Typisches Bild einer Scabies an der Hand – Quelle: Depositphotos
Das Eschar, auch „tache noire“ (frz. schwarzer Fleck) genannt, ist eine schwarze Nekrose an der Einstichstelle und das dermatologische Markenzeichen vieler Rickettsiosen. Besonders das Afrikanische Zeckenbissfieber, ausgelöst durch Rickettsia africae, trifft Reisende aus dem südlichen Afrika. Oft sind mehrere Zeckenbisse vorhanden – und entsprechend mehrere Eschars. Begleitend treten Fieber, Kopf- und Muskelschmerzen auf, gelegentlich ein Exanthem. Diagnostisch ist die Klinik fast schon pathognomonisch – Labordiagnostik und Serologie hinken hinterher. Das Problem: Man muss daran denken. Für den unvorbereiteten Tropenrückkehrer ist die Eschar manchmal das einzige sichtbare Souvenir, das die Diagnose in der Praxis rettet. Die klinischen Verläufe dieser verwirrenden Erkrankungen sind sehr variabel – von harmlos bis hochgefährlich. Die gute Nachricht: Doxycyclin hilft ebenso einfach wie effektiv.
Eschar bei Rickettsien – Quelle: Jakob Schröder, Tropenkrankheiten in der Notaufnahme, Thieme
Am Ende noch ein Klassiker: Hundebisse, Affenkrallen oder Fledermauskontakte sind in tropischen Ländern allgegenwärtig. Während bakterielle Infektionen nach Tierbiss häufig sind (Achtung bei Katzenbiss!), geistert immer auch das Gespenst der Tollwut herum. Weltweit sterben noch immer über 50.000 Menschen jährlich an dieser Infektion, die Mehrzahl in Indien. Für den ungeimpften Reisenden bedeutet jeder Biss oder Schleimhautkontakt mit Speichel eine Indikation zur sofortigen postexpositionellen Prophylaxe – mit Vakzinen und den oft schwer verfügbaren Immunglobulinen. Gerade weil die Tollwut fast ausnahmslos tödlich verläuft, aber zuverlässig vermeidbar ist, bleibt die Prävention zentral: Die vollständige Impfung vor der Reise ist die beste Lebensversicherung.
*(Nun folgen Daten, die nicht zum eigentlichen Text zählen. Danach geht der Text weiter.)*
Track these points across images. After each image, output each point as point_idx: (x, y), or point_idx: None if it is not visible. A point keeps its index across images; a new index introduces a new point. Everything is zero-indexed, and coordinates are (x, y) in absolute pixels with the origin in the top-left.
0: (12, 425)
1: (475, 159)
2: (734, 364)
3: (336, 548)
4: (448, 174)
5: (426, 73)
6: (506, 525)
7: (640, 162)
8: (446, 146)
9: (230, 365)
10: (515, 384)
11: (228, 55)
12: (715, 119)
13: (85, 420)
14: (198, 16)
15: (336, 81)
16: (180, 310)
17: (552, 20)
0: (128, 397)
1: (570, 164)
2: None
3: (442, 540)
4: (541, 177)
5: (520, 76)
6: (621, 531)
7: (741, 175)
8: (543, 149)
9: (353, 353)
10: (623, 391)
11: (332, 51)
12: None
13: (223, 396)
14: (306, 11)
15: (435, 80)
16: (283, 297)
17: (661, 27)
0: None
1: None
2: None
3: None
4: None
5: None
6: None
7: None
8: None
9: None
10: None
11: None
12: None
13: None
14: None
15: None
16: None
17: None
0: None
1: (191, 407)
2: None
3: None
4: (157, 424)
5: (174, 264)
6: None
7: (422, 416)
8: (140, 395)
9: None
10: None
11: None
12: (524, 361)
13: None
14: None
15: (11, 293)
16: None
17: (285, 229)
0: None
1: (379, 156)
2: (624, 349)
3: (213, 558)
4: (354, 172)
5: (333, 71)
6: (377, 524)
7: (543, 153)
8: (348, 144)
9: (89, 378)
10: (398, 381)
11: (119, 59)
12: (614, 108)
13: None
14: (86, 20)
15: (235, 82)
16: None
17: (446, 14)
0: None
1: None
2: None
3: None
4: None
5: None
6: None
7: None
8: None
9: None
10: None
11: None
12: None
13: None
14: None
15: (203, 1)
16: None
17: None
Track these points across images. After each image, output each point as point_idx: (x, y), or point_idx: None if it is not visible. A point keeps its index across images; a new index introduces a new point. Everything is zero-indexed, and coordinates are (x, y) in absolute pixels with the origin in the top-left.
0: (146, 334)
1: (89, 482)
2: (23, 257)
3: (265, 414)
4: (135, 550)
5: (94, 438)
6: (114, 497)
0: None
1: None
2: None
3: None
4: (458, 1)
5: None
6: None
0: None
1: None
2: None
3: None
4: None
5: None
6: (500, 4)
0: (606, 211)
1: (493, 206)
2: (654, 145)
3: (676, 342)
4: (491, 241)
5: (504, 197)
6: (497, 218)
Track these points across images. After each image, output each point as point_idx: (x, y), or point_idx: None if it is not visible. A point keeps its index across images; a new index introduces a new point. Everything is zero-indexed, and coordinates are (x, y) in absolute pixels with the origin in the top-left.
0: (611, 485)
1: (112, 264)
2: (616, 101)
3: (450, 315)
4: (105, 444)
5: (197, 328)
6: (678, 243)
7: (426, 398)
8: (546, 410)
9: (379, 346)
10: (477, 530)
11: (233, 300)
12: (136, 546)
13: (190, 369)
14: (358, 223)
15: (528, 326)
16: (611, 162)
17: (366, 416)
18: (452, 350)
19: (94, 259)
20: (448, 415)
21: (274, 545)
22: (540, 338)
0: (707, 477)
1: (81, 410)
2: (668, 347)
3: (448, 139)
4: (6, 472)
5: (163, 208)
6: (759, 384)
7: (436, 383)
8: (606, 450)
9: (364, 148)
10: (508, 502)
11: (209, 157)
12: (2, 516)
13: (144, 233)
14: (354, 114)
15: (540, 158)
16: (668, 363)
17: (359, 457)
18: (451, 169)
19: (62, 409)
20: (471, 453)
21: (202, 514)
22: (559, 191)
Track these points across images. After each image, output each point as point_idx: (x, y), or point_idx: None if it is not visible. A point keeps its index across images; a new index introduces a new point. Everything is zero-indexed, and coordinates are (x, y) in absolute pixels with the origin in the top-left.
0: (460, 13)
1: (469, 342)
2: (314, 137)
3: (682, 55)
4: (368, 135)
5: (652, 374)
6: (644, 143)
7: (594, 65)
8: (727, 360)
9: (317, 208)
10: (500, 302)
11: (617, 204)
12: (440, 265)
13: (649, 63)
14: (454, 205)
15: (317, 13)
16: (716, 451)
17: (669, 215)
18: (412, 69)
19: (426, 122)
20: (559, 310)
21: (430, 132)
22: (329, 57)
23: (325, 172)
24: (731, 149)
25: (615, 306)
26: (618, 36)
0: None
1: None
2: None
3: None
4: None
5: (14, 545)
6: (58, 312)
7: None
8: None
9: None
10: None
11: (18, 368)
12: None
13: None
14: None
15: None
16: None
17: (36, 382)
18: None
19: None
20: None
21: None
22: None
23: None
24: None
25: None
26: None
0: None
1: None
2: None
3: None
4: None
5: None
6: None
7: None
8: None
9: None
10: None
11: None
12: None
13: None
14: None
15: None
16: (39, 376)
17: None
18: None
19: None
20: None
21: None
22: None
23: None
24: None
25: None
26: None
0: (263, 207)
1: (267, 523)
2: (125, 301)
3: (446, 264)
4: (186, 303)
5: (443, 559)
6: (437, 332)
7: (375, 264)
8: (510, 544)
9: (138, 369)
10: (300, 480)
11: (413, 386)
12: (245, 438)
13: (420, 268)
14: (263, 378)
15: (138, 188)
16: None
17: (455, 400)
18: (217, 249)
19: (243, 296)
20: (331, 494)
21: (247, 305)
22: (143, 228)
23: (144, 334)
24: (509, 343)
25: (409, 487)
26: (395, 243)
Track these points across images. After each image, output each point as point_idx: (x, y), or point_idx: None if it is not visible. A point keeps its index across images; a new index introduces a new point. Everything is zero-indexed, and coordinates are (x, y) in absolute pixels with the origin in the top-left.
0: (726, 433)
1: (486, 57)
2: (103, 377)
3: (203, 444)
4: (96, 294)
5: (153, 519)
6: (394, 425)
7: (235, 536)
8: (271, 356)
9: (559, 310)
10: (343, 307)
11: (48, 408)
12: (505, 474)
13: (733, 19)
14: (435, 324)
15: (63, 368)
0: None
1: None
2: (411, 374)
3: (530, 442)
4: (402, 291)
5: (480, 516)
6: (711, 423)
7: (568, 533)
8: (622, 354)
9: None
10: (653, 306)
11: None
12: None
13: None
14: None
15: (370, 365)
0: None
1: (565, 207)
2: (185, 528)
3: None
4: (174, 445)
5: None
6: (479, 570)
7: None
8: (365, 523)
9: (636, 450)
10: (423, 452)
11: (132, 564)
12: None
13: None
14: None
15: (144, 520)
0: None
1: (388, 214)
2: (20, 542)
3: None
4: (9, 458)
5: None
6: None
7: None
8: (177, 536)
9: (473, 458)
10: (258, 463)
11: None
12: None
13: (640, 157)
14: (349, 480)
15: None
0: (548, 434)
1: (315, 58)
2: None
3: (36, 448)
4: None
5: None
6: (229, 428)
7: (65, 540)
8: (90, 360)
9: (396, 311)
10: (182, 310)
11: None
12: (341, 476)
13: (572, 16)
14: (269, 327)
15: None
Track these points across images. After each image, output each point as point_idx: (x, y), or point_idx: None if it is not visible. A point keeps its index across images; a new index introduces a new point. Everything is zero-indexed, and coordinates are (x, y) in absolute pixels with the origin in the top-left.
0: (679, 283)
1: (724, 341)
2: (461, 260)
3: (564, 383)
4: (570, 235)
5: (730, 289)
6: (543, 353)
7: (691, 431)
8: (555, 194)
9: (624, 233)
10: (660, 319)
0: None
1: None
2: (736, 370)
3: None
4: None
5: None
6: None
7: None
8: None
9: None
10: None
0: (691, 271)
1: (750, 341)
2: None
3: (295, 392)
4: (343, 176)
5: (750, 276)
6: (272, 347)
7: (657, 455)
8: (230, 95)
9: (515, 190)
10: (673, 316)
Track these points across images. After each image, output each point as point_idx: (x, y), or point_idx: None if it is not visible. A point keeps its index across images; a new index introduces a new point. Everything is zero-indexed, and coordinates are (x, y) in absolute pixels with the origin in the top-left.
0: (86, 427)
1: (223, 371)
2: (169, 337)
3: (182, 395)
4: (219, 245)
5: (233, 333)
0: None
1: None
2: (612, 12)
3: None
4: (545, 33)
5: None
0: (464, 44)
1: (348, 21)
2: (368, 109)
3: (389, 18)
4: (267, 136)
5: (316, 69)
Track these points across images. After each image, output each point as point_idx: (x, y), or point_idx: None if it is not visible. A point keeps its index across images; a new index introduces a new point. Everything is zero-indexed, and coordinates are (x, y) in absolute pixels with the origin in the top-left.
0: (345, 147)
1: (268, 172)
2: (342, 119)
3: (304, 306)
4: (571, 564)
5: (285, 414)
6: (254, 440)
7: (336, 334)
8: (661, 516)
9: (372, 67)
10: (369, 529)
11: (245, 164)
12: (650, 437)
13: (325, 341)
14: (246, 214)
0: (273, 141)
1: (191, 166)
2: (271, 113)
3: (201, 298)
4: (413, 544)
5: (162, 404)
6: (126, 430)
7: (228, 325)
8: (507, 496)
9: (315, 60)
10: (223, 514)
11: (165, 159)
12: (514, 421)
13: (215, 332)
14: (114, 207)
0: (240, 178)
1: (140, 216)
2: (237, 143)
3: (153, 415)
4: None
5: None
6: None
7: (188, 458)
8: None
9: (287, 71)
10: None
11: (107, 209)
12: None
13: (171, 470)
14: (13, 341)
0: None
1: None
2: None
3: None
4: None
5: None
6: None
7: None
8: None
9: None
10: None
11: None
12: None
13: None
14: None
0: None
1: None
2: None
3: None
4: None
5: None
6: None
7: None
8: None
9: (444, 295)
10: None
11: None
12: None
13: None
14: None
Nicht jeder Juckreiz, jede Pustel oder jedes Ekzem nach einer Tropenreise ist harmlos – und nicht jedes Souvenir bleibt freundlich. Von wandernden Larven über krabbelnde Fliegenmaden bis hin zu tödlichen Viren reicht die Bandbreite der tropischen Haut- und Weichteilinfektionen. Daher:
Was zu beachten ist:
Schlussendlich bleibt nur zu sagen: Das beste Mitbringsel ist die Erinnerung – nicht ein ungebetener Parasit unter der Haut.